Shortly before an emergency hearing on Saturday, Gawker removed some of the material, but left up images of 12 pages. cache version of the site shows that one or two sentences of commentary accompanied most of the images.
At the conclusion of Saturday's hearing, U.S. District Court Judge Thomas Griesa in New York entered a temporary restraining order directing Gawker to remove the material.
In a written opinion, made available this week, Griesa ruled that Gawker had not made fair use of the book passages. He wrote that the blog had not "used the copyrighted material to help create something new but has merely copied the material in order to attract viewers to Gawker."

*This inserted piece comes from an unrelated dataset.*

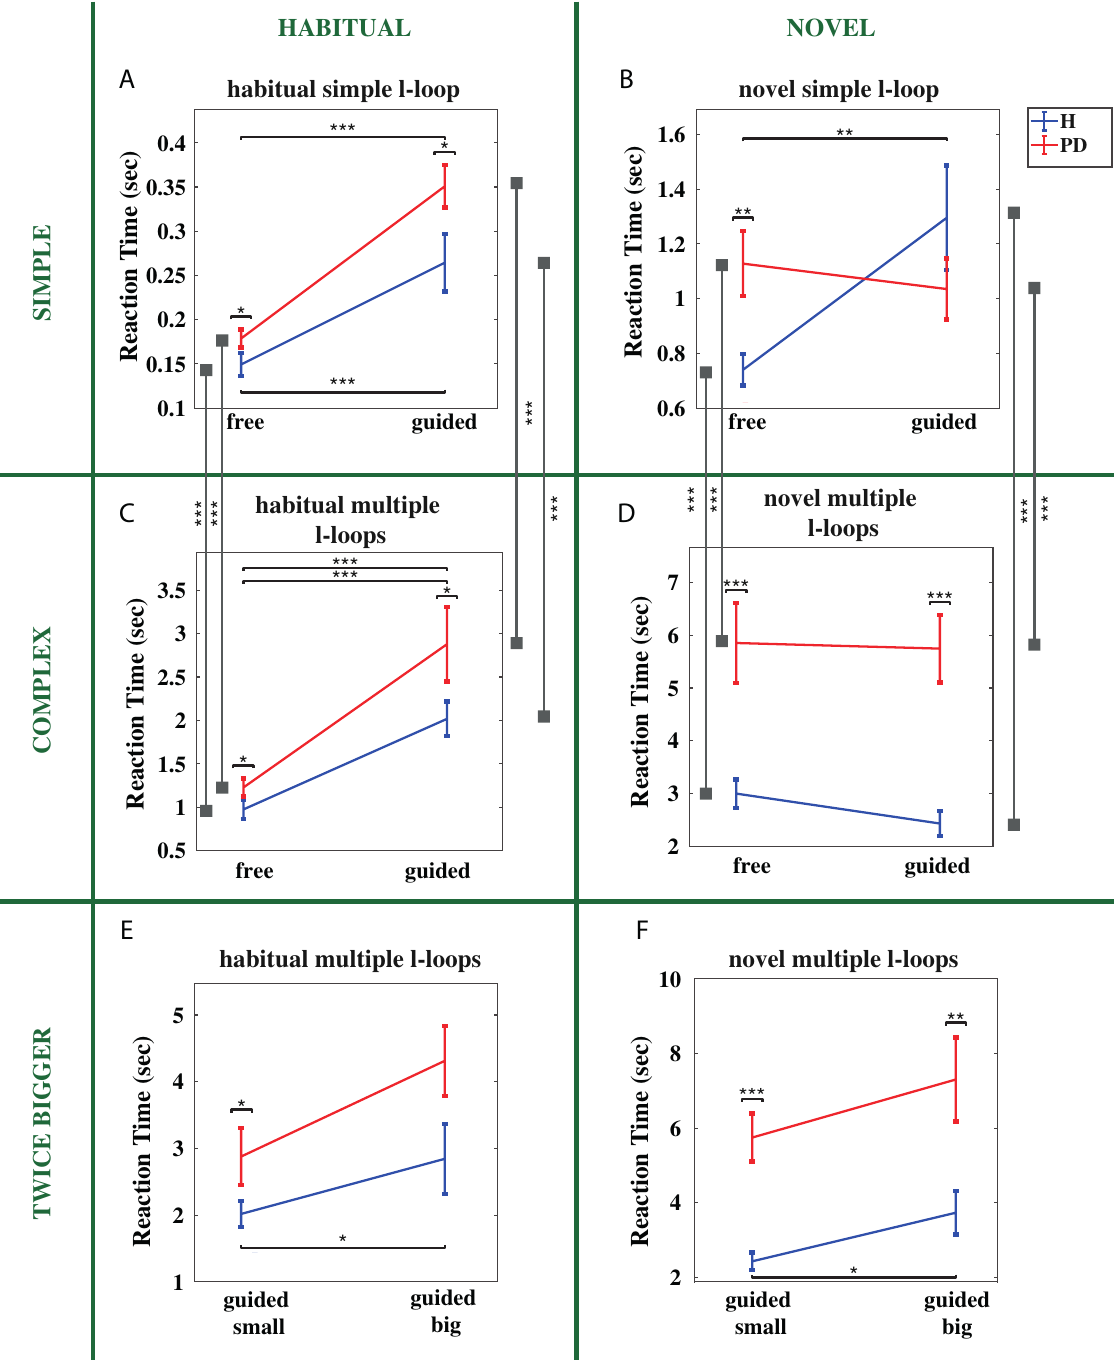
Figure 8. Reaction Time (mean ± SEM) across PD patients (red lines) and H subjects (blue lines) for all conditions: ( A ) Habitual simple l-loop, ( B ) Novel simple l-loop, ( C ) Habitual multiple l-loops, ( D ) Novel multiple l-loops, ( E ) Habitual multiple l-loops, ( F ) Novel multiple l-loops. Grey and black lines indicate the results of t -tests that gave significant differences. Stars indicate the results of one-tailed t -tests corrected with the FDR procedure (* p < 0.05; ** p < 0.01; *** p <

Among other factors, Griesa wrote that Gawker "engaged in no commentary or discussion" and that "the copyrighted material was placed alongside links to advertisements."

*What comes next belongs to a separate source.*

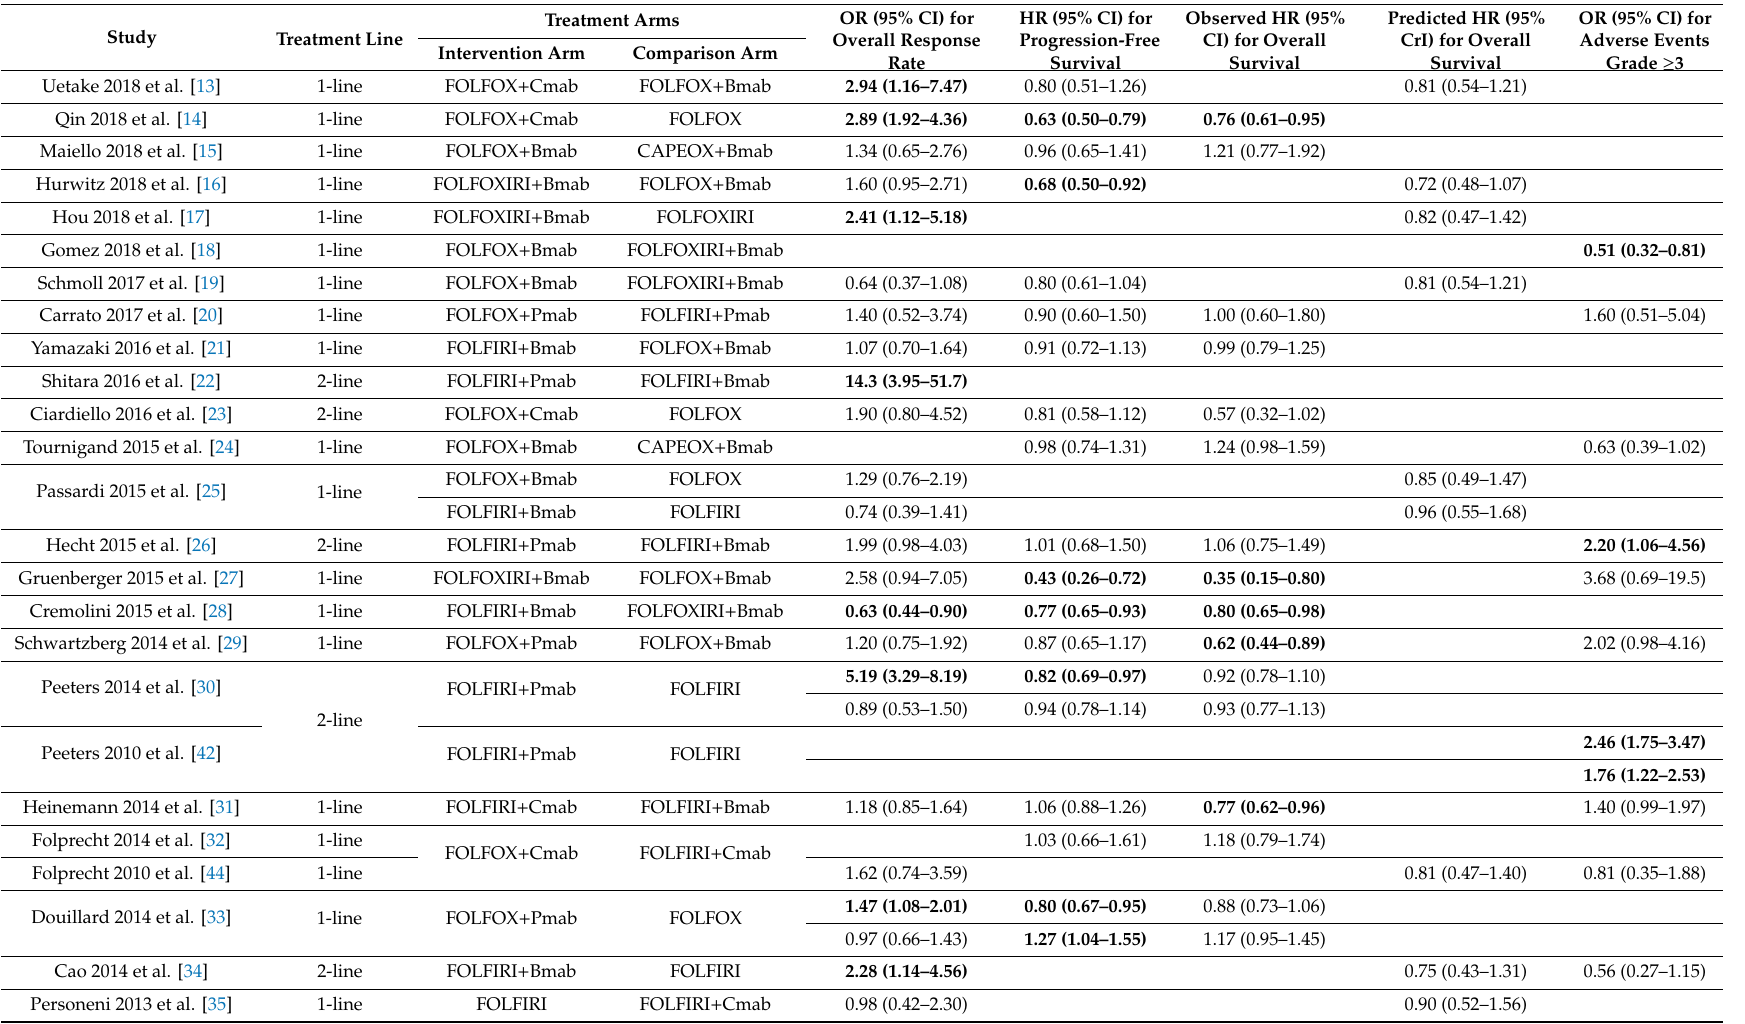
Table 1. Individual study characteristics and treatment e ff ect predictions on correlated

"The more visitors Gawker receives because of the posting of the copyrighted material, the more attractive it becomes to potential advertisers on the site and, again, the more compensation defendant can ask of those advertisers."
Also key to his ruling was that the book had not yet been published, which often weighs against findings of fair use.
Griesa's decision draws on a 1986 Supreme Court ruling that The Nation infringed copyright by running an excerpt of fewer than 400 words of a biography about former president Gerald Ford before the book hit the stores.
Legal experts say they're not surprised by the ruling, given the prior case involving The Nation. "I think Gawker had an uphill battle since it merely published images of 21 full pages without significant commentary," says cyberlaw expert Venkat Balasubramani of Seattle. "If it would have written an article about the substance of the excerpt without quoting from the book it could have made a stronger first use argument."
He adds that judges tend to decide fair use questions based on the equities of the situation. For that reason, Gawker's history of paying for scoops, or publishing material like a sex tape made by celebrity couple Eric Dane and Rebecca Gayheart, might have played a role in the judge's decision.
Santa Clara University law professor Eric Goldman also says that Gawker's reputation for publishing gossip likely hurt its case in court. "The court can't ignore that it's Gawker," he says. "Gawker's' whole stock in trade is posting things that people don't want published and getting traffic."